→ What the task requires
Everything below from the line with "- Portfolio optimization" to the last line, both included, is to be written out exactly, with nothing added.

→ Supplied material
————————

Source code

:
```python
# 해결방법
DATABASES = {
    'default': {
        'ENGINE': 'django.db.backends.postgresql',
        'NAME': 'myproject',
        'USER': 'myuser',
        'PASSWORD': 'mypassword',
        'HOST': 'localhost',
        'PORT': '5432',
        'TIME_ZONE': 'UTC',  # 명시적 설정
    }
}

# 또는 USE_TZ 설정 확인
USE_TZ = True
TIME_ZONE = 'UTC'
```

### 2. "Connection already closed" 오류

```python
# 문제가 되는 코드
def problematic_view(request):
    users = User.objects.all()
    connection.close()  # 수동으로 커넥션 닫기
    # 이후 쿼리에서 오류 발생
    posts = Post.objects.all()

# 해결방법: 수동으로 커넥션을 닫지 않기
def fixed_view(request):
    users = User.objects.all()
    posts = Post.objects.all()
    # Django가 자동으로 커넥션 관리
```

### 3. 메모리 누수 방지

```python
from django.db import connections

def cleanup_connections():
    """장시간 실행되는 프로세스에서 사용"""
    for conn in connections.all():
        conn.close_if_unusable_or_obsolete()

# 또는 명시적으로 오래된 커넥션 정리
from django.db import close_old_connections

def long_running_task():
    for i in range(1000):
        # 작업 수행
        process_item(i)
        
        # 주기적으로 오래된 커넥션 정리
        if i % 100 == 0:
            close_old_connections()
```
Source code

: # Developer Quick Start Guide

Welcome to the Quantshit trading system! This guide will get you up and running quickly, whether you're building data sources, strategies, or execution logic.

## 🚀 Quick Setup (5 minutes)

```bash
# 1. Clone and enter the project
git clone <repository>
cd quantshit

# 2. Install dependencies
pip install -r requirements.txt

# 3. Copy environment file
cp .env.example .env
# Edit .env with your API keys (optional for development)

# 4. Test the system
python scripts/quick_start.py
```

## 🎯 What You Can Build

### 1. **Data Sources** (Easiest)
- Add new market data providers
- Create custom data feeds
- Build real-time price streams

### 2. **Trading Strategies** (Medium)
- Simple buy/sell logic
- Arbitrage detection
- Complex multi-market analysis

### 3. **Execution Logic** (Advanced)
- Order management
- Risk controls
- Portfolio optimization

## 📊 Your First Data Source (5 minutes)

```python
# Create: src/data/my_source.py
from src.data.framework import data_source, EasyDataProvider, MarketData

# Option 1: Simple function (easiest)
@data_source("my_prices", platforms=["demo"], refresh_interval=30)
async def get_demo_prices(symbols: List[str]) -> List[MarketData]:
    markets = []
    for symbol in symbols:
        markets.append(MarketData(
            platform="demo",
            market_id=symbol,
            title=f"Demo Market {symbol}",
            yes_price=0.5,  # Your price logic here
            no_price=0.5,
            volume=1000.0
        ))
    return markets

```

————————

→ Answer for the task
- Portfolio optimization

## 📊 Your First Data Source (5 minutes)

```python
# Create: src/data/my_source.py
from src.data.framework import data_source, EasyDataProvider, MarketData

# Option 1: Simple function (easiest)
@data_source("my_prices", platforms=["demo"], refresh_interval=30)
async def get_demo_prices(symbols: List[str]) -> List[MarketData]:
    markets = []
    for symbol in symbols:
        markets.append(MarketData(
            platform="demo",
            market_id=symbol,
            title=f"Demo Market {symbol}",
            yes_price=0.5,  # Your price logic here
            no_price=0.5,
            volume=1000.0
        ))
    return markets

```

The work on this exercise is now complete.